Today, finance and accounting companies provide financial services to consumers across the globe. It seems as if many of these firms have grown into some of the most data-dense organizations within the global economy. This has occured as the volume of information generated by clients has grown significantly. These businesses also have access to significant amounts of sensitive data, which is frequently more extensive than that maintained by banks or healthcare organizations.
Recent events like the Mosley Glick O’Brien, Inc. data breach serve to illustrate this point. While most of us think about large corporations when we hear about data breaches, smaller financial service providers are just as likely targets of cybercriminals.
The reason behind this is simple: trust. When a consumer provides their financial data to a financial services provider, that organization receives extremely sensitive information such as social security numbers, income records, tax ids, and much more, usually including health-related financial data and so forth. Financial services providers collect a wealth of highly confidential personal information about their clients which is highly valued due to its inherent value and its potential for fraud, identity theft, and financial exploitation. This is especially true as the personal data collected will create a full identity profile, or identification key for an identity thief.
Mid-sized accounting and consulting firms have relatively low security budgets when compared to large commercial banks that operate extensive dedicated security departments and utilize millions of dollars for each breach they experience. Many of these mid-tier financial service organizations make do with a very limited security infrastructure. These businesses are primarily focused on their core business—we provide financial service to clients; we need to comply with government laws; we want to show profitability. The consequences of failing to adequately protect their clients' sensitive personal information can lead to many thousands of exposed records due to a single exploitable vulnerability.

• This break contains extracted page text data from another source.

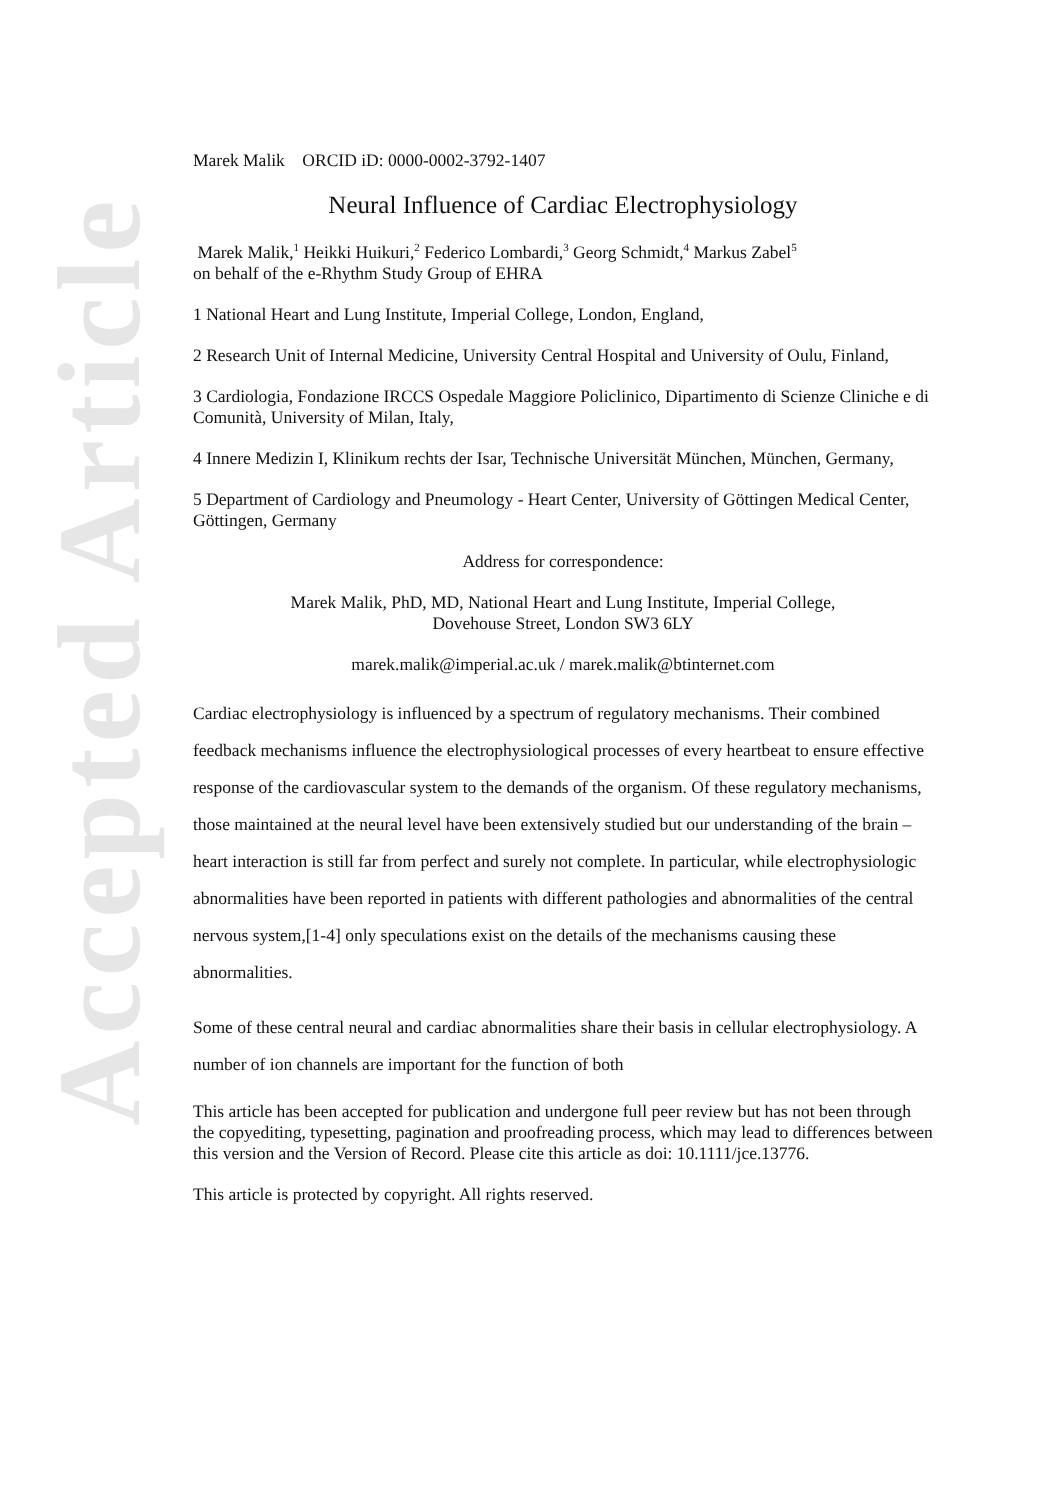Accepted Article
Marek Malik ORCID iD: 0000-0002-3792-1407
Neural Influence of Cardiac Electrophysiology
Marek Malik,<sup>1</sup> Heikki Huikuri,<sup>2</sup> Federico Lombardi,<sup>3</sup> Georg Schmidt,<sup>4</sup> Markus Zabel<sup>5</sup>
on behalf of the e-Rhythm Study Group of EHRA
1 National Heart and Lung Institute, Imperial College, London, England,
2 Research Unit of Internal Medicine, University Central Hospital and University of Oulu, Finland,
3 Cardiologia, Fondazione IRCCS Ospedale Maggiore Policlinico, Dipartimento di Scienze Cliniche e di Comunità, University of Milan, Italy,
4 Innere Medizin I, Klinikum rechts der Isar, Technische Universität München, München, Germany,
5 Department of Cardiology and Pneumology - Heart Center, University of Göttingen Medical Center, Göttingen, Germany
Address for correspondence:
Marek Malik, PhD, MD, National Heart and Lung Institute, Imperial College,
Dovehouse Street, London SW3 6LY
marek.malik@imperial.ac.uk / marek.malik@btinternet.com
Cardiac electrophysiology is influenced by a spectrum of regulatory mechanisms. Their combined feedback mechanisms influence the electrophysiological processes of every heartbeat to ensure effective response of the cardiovascular system to the demands of the organism. Of these regulatory mechanisms, those maintained at the neural level have been extensively studied but our understanding of the brain – heart interaction is still far from perfect and surely not complete. In particular, while electrophysiologic abnormalities have been reported in patients with different pathologies and abnormalities of the central nervous system,[1-4] only speculations exist on the details of the mechanisms causing these abnormalities.
Some of these central neural and cardiac abnormalities share their basis in cellular electrophysiology. A number of ion channels are important for the function of both
This article has been accepted for publication and undergone full peer review but has not been through the copyediting, typesetting, pagination and proofreading process, which may lead to differences between this version and the Version of Record. Please cite this article as doi: 10.1111/jce.13776.
This article is protected by copyright. All rights reserved.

Ransomware is a very popular attack method for cyber criminals targeting businesses. Ransomware attacks can not only result in data theft; they can also completely disrupt a business' operation by locking them out of their systems, delaying client services, and forcing firms to make difficult decisions under pressure. Even if a business is able to restore access to its systems after an attack, there can be long-term damage.
Another area of concern with data breaches is the nature of the data being breached. Financial services firms maintain highly-sensitive information about their customers, including:
1. Personally identifiable information (PII);
2. Financial account and transaction information;
3. Tax documentation; and
4. Health-related financial information (in some cases).
Having this level of detail in the financial system allows cyber criminals to conduct targeted fraud against victims. For example, stolen tax information can be used to file fraudulent tax returns, while financial account information can result in fraudulent transactions or unauthorized account takeovers.
Additionally, there is another risk that is often overlooked with data breach incidents: the discovery delays of data breaches. Depending on the circumstances, it can take weeks or even months to determine the extent to which data has been breached and accessed. During this time, the victims may not be aware that their information is on underground markets.
For individuals, the potential impact could be severe but manageable by taking appropriate steps such as monitoring their financial accounts, reviewing their credit report and maintaining heightened vigilance for any unusual activity. In some cases, individuals may have legal recourse if there is evidence that reasonable security measures were not implemented by affected organizations.
For organizations, the message is simple: cybersecurity should no longer be regarded as an option. Organizations that do not typically view themselves as "technology-driven" should now be making investments in secure systems, employee education and proactive monitoring of systems. Prevention is far less costly than recovery (financially and reputationally).
Ultimately, the failure of a financial advisory organization to protect data is not solely a technical issue, but a breakdown of trust. Clients have increasingly come to rely on these organizations for critical financial advice and to keep their personal and financial data safe.